Blabla et néolibéralisme à gogo : ce que contient le rapport de McKinsey sur l’école

La note développe une vision de l’école conforme à celle développée par Emmanuel Macron au cours de sa campagne présidentielle de 2022, promouvant autonomie des établissements, rémunérations au mérite et fonctionnement décentralisé.
Romain Doucelin / Hans Lucas / Hans Lucas via AFP

Par Hadrien Brachet

Publié le 12/01/2023 à 18:00

Épinglé par la commission d’enquête du Sénat en janvier 2022, le rapport de McKinsey sur l’évolution du métier d’enseignant destiné au ministère de l’Éducation nationale est désormais accessible en ligne. Un concentré de langage managérial insipide qui pousse à la libéralisation de l’école et à son adaptation au marché du travail.

Une opération facturée pas moins de 496 800 euros, pour un résultat plus que discutable… En janvier 2022, la commission d’enquête du Sénat sur l’influence des cabinets de conseil s’était étonnée d’une mission de McKinsey opérée en 2020 à destination du ministère de l’Éducation nationale et de la Direction interministérielle de la transformation publique. Le directeur associé de McKinsey France, Karim Tadjeddine, avait alors expliqué devant des sénateurs remontés qu’il s’agissait d’accompagner l’organisation d’un « séminaire » pour « réfléchir aux grandes tendances des évolutions du secteur de l’enseignement ». Celui-ci ayant été finalement annulé pour cause de Covid-19, le cabinet de conseil américain avait finalement rendu trois « livrables » sur les évolutions du métier d’enseignant, en s’appuyant sur des comparaisons internationales.

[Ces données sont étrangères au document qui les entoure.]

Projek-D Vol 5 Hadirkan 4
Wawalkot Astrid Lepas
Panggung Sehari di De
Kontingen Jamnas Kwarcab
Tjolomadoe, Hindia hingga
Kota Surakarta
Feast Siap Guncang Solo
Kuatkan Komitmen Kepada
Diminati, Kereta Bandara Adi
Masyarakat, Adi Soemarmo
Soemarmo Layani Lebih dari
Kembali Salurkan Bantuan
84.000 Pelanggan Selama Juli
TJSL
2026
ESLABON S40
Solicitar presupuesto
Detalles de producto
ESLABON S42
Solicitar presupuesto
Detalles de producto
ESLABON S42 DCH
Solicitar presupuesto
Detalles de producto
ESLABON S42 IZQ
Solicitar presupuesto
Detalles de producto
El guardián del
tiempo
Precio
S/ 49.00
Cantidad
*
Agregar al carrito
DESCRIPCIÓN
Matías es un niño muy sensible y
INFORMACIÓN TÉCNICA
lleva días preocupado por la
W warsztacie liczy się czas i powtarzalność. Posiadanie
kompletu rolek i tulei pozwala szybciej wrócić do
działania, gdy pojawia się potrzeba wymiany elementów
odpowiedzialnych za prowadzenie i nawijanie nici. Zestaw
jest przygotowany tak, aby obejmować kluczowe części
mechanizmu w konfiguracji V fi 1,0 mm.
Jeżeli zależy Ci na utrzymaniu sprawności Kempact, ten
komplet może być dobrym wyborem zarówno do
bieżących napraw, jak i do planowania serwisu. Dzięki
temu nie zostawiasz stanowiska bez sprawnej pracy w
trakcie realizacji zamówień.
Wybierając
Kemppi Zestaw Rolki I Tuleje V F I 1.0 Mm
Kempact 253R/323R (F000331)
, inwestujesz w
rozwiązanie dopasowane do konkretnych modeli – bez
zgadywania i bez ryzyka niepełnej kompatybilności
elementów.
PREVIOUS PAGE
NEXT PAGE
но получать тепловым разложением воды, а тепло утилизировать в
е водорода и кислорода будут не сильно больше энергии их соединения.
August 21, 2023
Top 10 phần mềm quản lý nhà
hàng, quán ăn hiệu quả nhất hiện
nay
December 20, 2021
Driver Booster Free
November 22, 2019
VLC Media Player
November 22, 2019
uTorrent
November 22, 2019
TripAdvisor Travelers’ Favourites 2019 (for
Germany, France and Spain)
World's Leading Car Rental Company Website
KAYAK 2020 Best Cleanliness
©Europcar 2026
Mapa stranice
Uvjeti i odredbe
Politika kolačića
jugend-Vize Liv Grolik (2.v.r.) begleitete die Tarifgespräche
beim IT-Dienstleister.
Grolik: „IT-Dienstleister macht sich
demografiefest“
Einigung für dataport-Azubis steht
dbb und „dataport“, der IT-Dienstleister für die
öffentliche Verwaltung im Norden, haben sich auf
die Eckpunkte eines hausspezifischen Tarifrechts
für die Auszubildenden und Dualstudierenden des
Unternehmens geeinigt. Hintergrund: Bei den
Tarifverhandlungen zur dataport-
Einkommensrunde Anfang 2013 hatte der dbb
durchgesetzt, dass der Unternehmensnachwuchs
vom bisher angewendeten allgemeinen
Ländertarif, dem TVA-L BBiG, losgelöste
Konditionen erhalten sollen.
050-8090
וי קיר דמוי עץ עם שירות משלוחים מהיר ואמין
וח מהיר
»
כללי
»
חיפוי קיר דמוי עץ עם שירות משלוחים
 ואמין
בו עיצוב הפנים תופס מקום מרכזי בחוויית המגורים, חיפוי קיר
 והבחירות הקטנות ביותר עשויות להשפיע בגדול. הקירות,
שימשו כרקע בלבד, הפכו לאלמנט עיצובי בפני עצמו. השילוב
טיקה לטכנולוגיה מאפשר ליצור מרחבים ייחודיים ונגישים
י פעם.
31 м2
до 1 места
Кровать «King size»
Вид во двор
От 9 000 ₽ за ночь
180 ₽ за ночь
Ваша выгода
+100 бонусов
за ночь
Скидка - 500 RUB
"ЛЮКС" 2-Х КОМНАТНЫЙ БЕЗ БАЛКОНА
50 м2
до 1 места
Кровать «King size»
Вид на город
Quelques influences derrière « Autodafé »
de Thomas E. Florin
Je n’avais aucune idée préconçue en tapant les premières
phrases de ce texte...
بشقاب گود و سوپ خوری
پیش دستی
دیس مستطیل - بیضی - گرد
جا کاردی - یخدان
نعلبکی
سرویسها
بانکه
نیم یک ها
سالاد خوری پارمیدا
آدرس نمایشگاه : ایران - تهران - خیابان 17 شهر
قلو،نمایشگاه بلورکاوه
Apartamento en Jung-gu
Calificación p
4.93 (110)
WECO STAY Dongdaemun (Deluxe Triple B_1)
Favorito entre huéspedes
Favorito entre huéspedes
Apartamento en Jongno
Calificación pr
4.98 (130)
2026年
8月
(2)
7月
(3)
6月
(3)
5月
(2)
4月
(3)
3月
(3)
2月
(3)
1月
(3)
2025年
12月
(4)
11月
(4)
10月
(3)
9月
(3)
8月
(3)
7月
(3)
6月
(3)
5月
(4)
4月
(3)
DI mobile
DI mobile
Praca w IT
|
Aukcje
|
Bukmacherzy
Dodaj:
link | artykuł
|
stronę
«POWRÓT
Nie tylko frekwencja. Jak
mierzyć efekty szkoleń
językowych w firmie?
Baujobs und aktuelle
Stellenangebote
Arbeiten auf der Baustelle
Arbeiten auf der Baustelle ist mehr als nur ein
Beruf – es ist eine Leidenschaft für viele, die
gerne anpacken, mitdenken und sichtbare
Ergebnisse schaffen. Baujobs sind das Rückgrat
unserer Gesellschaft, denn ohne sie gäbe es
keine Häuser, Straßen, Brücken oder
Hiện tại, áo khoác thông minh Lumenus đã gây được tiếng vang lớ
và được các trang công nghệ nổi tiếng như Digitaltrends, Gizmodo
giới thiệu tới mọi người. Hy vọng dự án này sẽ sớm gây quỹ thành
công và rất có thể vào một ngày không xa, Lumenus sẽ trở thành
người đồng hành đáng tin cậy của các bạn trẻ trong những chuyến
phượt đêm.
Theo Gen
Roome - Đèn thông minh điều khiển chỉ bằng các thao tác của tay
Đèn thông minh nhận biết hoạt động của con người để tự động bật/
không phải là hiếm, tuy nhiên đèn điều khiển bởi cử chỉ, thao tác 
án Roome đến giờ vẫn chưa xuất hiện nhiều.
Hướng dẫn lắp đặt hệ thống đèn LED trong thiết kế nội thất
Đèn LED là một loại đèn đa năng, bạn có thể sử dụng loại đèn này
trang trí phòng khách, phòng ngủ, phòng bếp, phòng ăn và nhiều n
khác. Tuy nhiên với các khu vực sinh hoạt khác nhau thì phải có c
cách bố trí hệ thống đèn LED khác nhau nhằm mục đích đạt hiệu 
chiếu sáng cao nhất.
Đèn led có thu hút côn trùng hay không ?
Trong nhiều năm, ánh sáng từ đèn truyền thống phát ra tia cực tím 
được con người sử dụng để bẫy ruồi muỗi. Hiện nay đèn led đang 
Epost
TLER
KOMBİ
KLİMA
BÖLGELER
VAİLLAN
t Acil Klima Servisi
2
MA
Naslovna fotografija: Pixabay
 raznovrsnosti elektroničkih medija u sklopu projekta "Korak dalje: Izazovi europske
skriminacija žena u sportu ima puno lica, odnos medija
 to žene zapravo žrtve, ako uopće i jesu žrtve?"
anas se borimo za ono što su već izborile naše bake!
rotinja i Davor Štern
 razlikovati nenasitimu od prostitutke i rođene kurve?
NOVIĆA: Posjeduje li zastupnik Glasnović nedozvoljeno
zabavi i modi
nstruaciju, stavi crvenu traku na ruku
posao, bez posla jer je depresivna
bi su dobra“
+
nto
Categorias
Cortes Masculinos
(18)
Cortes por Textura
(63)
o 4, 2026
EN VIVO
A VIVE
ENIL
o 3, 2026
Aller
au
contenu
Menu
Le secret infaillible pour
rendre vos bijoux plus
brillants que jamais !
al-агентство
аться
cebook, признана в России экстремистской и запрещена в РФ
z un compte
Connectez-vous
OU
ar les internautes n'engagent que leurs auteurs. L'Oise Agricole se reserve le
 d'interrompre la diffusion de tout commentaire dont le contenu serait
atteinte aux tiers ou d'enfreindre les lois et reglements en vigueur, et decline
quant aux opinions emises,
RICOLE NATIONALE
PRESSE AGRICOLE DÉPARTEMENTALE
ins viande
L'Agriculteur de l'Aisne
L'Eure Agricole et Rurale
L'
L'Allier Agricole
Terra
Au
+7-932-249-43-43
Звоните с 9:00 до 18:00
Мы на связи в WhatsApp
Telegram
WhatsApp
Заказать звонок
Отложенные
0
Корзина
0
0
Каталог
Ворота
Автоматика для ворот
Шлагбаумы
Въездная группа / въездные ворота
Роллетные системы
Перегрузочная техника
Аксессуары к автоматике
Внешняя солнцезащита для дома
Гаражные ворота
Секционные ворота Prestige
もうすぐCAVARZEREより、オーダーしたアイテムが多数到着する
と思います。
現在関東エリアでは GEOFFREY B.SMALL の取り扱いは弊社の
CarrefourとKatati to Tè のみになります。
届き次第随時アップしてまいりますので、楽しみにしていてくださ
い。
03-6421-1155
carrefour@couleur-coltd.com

Jusque-là, ces documents n’avaient pas été rendus publics. Grâce à des démarches auprès de la Commission d’accès aux documents administratifs (CADA), David Libeau, développeur, membre de l’association OpenKnowledge France et Marc Rees, journaliste pour le site d’investigation L’Informé, viennent de les obtenir et ont pu les mettre en ligne ce mercredi 11 janvier. Parmi eux, la « version en cours d’élaboration » datée d’avril 2020 de la fameuse note intitulée « Éclairer les évolutions du métier d’enseignant au XXIe siècle ». Un rapport qui, comme le reconnaissait lui-même le ministère de l’Éducation nationale auprès de la commission d’enquête, « a pu alimenter sa réflexion sur l’accompagnement des professeurs par leurs pairs (mentorat), le besoin de repenser leur formation et la nécessité de mieux valoriser leurs compétences. » Seule interrogation pour le journaliste Marc Rees, les métadonnées du document qui signalent une modification le 4 avril 2022, près de deux ans après le rendu : « je ne sais pas si cela correspond à une modification substantielle ou juste orthographique ou graphique », pointe-t-il.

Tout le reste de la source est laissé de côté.